The threats have also extended to his children, he said.

“Last week, I had a person yell out to me, ‘Hey mother******, I hope someone abuses your kids and forces you to watch,’” he told the county commissioners.

His request to the commissioners was a simple one: “I pray that people more powerful than me, Democrats and Republicans, rise up with one voice and say, ‘We will not tolerate or provide quarter for this nonsense in our part of America.’”

But Republican commissioners reportedly declined to sign their names to a statement of support for county health officials penned by Democrats.

London’s story is a familiar one for health officials across the nation as the COVID-19 pandemic rages on in its second year.
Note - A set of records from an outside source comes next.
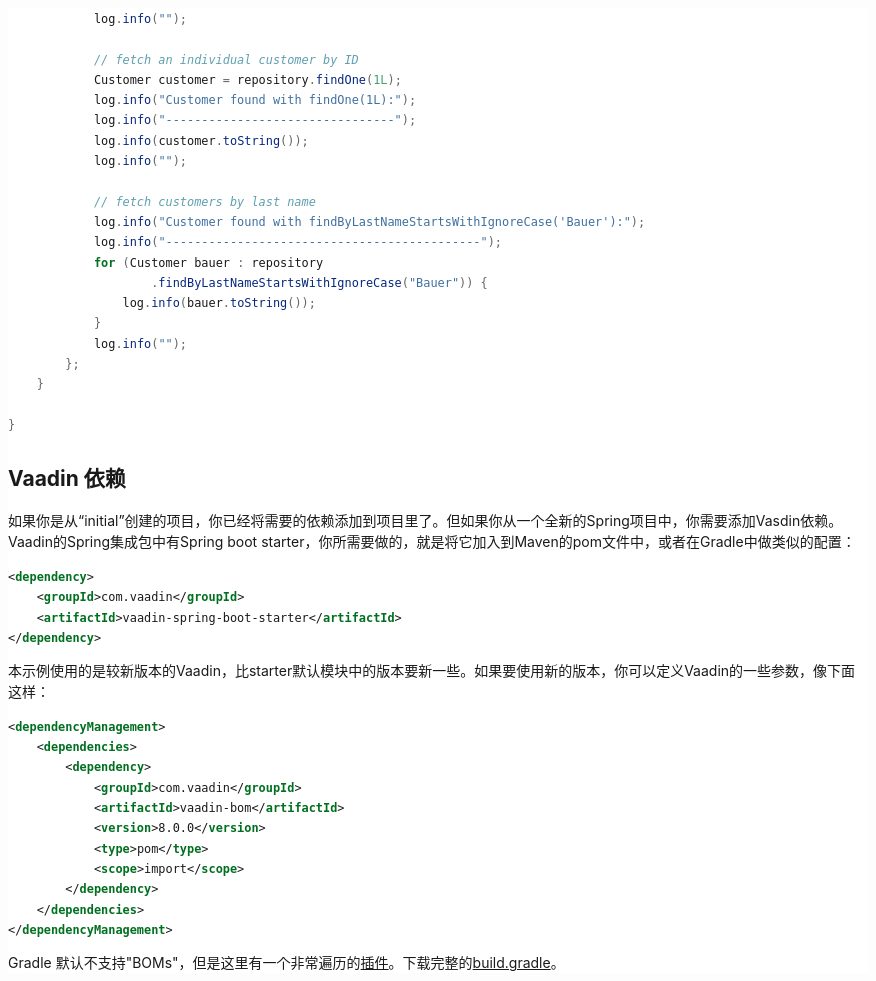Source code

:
 ```java
			log.info("");

			// fetch an individual customer by ID
			Customer customer = repository.findOne(1L);
			log.info("Customer found with findOne(1L):");
			log.info("--------------------------------");
			log.info(customer.toString());
			log.info("");

			// fetch customers by last name
			log.info("Customer found with findByLastNameStartsWithIgnoreCase('Bauer'):");
			log.info("--------------------------------------------");
			for (Customer bauer : repository
					.findByLastNameStartsWithIgnoreCase("Bauer")) {
				log.info(bauer.toString());
			}
			log.info("");
		};
	}

}
```

## Vaadin 依赖

如果你是从“initial”创建的项目，你已经将需要的依赖添加到项目里了。但如果你从一个全新的Spring项目中，你需要添加Vasdin依赖。Vaadin的Spring集成包中有Spring boot starter，你所需要做的，就是将它加入到Maven的pom文件中，或者在Gradle中做类似的配置：

```xml
<dependency>
    <groupId>com.vaadin</groupId>
    <artifactId>vaadin-spring-boot-starter</artifactId>
</dependency>
```

本示例使用的是较新版本的Vaadin，比starter默认模块中的版本要新一些。如果要使用新的版本，你可以定义Vaadin的一些参数，像下面这样：

```xml
<dependencyManagement>
    <dependencies>
        <dependency>
            <groupId>com.vaadin</groupId>
            <artifactId>vaadin-bom</artifactId>
            <version>8.0.0</version>
            <type>pom</type>
            <scope>import</scope>
        </dependency>
    </dependencies>
</dependencyManagement>
```

Gradle 默认不支持"BOMs"，但是这里有一个非常遍历的[插件](https://plugins.gradle.org/plugin/io.spring.dependency-management)。下载完整的[build.gradle](https://github.com/spring-guides/gs-crud-with-vaadin/blob/master/complete/build.gradle)。
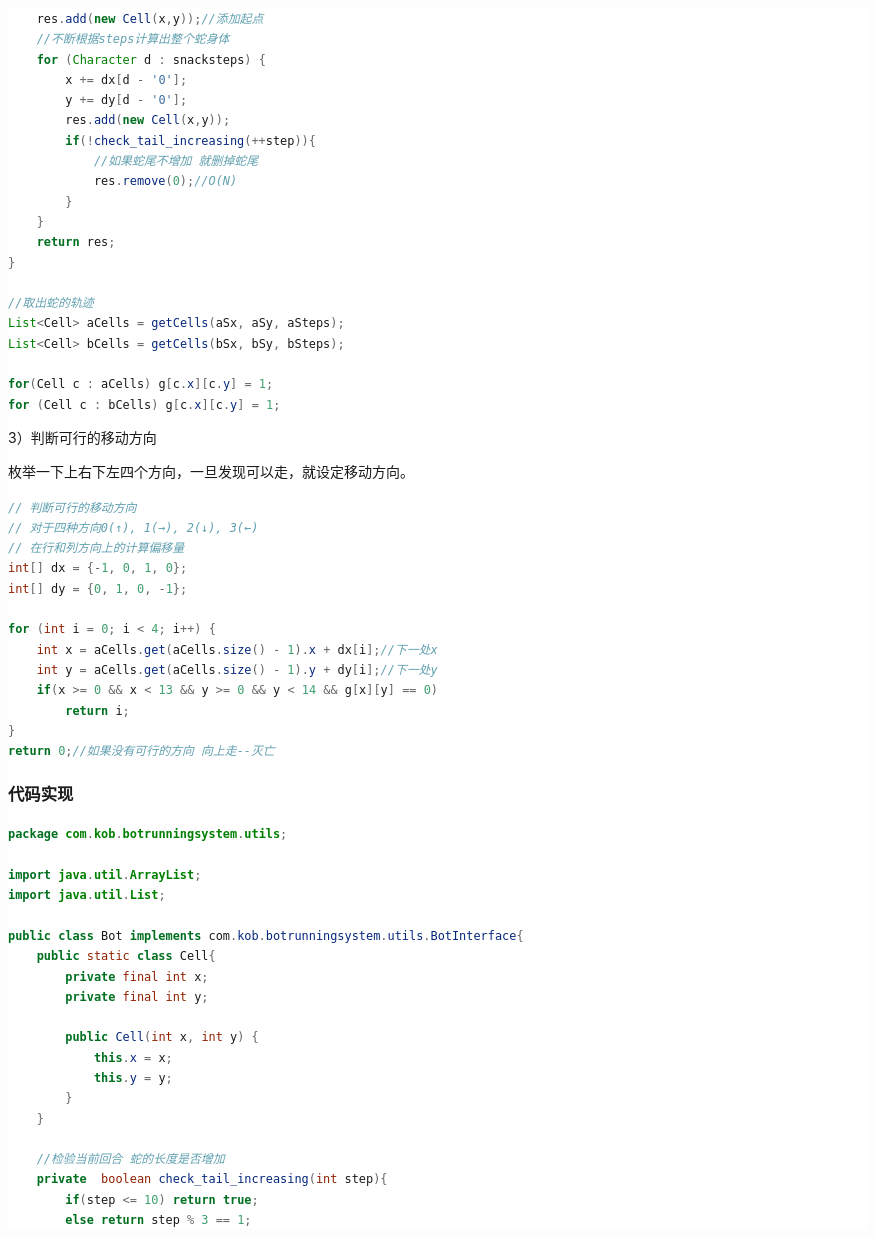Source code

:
 ```java
    res.add(new Cell(x,y));//添加起点
    //不断根据steps计算出整个蛇身体
    for (Character d : snacksteps) {
        x += dx[d - '0'];
        y += dy[d - '0'];
        res.add(new Cell(x,y));
        if(!check_tail_increasing(++step)){
            //如果蛇尾不增加 就删掉蛇尾
            res.remove(0);//O(N)
        }
    }
    return res;
}

//取出蛇的轨迹
List<Cell> aCells = getCells(aSx, aSy, aSteps);
List<Cell> bCells = getCells(bSx, bSy, bSteps);

for(Cell c : aCells) g[c.x][c.y] = 1;
for (Cell c : bCells) g[c.x][c.y] = 1;
```

3）判断可行的移动方向

枚举一下上右下左四个方向，一旦发现可以走，就设定移动方向。

```java
// 判断可行的移动方向
// 对于四种方向0(↑), 1(→), 2(↓), 3(←)
// 在行和列方向上的计算偏移量
int[] dx = {-1, 0, 1, 0};
int[] dy = {0, 1, 0, -1};

for (int i = 0; i < 4; i++) {
    int x = aCells.get(aCells.size() - 1).x + dx[i];//下一处x
    int y = aCells.get(aCells.size() - 1).y + dy[i];//下一处y
    if(x >= 0 && x < 13 && y >= 0 && y < 14 && g[x][y] == 0)
        return i;
}
return 0;//如果没有可行的方向 向上走--灭亡
```

### 代码实现

```java
package com.kob.botrunningsystem.utils;

import java.util.ArrayList;
import java.util.List;

public class Bot implements com.kob.botrunningsystem.utils.BotInterface{
    public static class Cell{
        private final int x;
        private final int y;

        public Cell(int x, int y) {
            this.x = x;
            this.y = y;
        }
    }

    //检验当前回合 蛇的长度是否增加
    private  boolean check_tail_increasing(int step){
        if(step <= 10) return true;
        else return step % 3 == 1;
```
Health officials tasked with protecting residents from a pandemic that is now the deadliest in U.S. history are increasingly finding themselves making life-or-death decisions about their own safety.
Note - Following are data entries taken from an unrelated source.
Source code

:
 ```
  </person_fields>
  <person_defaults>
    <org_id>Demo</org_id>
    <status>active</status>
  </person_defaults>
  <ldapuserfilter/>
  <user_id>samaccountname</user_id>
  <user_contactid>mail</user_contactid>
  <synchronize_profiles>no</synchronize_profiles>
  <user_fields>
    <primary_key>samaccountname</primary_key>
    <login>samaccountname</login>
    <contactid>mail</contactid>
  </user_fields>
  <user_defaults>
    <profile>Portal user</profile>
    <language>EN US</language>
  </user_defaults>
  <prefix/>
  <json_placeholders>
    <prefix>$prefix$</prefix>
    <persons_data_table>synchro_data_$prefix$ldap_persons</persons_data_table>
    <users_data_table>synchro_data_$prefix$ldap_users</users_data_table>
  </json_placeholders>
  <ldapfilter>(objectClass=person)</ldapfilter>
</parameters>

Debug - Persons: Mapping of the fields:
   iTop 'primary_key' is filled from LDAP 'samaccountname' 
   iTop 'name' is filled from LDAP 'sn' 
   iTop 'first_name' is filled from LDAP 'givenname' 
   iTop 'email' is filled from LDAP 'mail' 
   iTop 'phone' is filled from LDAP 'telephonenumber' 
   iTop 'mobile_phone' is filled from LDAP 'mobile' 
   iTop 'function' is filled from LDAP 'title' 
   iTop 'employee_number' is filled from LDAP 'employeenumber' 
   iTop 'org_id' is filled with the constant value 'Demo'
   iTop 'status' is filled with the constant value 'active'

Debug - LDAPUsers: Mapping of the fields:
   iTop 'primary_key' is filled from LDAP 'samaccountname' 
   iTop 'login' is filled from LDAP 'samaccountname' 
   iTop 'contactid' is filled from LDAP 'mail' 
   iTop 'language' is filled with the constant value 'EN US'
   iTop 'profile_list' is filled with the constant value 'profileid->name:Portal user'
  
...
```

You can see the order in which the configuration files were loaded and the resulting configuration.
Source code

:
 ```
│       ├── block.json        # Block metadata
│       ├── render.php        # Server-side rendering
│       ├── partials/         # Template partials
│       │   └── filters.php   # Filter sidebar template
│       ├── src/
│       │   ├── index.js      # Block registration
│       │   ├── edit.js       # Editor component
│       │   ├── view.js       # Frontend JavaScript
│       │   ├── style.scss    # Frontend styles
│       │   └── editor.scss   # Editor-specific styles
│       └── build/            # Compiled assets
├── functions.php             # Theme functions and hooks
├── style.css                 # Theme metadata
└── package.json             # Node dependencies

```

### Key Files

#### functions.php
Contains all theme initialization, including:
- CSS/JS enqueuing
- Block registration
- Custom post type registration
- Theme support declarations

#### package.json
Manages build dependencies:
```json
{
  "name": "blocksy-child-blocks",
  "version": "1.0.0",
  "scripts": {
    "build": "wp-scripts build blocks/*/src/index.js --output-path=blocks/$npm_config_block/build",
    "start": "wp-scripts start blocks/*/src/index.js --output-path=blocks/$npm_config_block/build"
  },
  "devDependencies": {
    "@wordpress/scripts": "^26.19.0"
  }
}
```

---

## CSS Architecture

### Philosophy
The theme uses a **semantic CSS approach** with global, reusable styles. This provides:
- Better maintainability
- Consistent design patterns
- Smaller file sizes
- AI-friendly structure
Linda Veil, a health officer in Michigan’s Ingham County, said threats against public-health officials are becoming the norm.

In comments to WKAR, Veil said she had a security system installed as she faced the rising aggression. “Some have had to go further than that and get some protection for a period of time,” she said.
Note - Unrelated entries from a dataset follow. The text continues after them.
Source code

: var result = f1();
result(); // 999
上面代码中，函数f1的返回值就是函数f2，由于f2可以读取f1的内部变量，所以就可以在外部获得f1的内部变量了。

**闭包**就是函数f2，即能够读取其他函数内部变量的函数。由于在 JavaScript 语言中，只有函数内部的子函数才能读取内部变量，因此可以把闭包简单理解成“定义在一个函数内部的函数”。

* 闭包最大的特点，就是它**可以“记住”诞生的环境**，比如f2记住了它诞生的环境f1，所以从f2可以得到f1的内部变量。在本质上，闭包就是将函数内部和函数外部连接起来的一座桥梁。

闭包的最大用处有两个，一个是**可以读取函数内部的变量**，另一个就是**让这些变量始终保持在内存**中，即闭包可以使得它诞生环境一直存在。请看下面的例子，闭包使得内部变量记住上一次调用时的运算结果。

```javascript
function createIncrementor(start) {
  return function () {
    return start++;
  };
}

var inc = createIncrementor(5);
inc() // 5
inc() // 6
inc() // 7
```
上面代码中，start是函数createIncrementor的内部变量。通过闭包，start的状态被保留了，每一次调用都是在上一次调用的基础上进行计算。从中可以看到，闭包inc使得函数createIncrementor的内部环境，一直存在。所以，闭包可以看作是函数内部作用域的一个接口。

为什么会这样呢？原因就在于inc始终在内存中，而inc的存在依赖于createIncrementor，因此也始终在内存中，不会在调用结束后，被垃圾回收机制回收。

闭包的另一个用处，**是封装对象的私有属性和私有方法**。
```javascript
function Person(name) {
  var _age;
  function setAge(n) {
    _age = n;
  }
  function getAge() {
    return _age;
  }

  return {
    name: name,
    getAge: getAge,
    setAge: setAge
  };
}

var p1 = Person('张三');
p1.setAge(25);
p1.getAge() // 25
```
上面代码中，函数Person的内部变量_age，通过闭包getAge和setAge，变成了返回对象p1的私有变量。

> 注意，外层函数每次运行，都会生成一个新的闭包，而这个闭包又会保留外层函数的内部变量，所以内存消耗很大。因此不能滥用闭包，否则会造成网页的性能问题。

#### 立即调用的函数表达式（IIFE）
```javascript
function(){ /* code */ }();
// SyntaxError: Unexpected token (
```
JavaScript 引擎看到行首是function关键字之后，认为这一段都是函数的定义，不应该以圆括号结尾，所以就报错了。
The “intimidation” and “aggression” detailed by London has also led other health officials to simply give up rather than try to counter the wave of vitriol and misinformation. In other cases, they’ve been forced out.

Nick Lawyer, a health officer in Montana’s Sanders County, resigned after a man confronted him at a meeting of the county commissioners, calling him a “petty tyrant” and accusing him personally of causing his wife’s death because she was not given the anti-parasite drug Ivermectin or hydroxychloroquine. Neither drug has been shown to effectively treat COVID-19, and similarly, neither drug has been given approval for such treatment on the federal level. In contrast, the use of ivermectin, which is made in separate forms for animals and humans, has sparked an increase in calls to poison-control centers and prompted the Food and Drug Administration to issue a statement telling Americans to stop using it for the coronavirus.

Lawyer was nonetheless blamed for local health recommendations that do not allow for the drugs in the treatment of COVID-19.

“I had to watch her die slowly and in agony,” the man, Gerald “Frenchy” Cuvillier, told Lawyer before storming out of the commissioners’ meeting, according to the AP. Cuvillier’s wife, who was 82, died on Sept. 7.

It was after the confrontation that Lawyer says he was asked to step down.

“I am disappointed to leave the board during this time of great need for evidence based health measures. While this was not my preference I understand the request,” he wrote in a Twitter post that included a copy of his resignation letter.

Ultimately, he said, he was stepping aside in order to stop “the strife and conflict coming from a minority of people objecting.”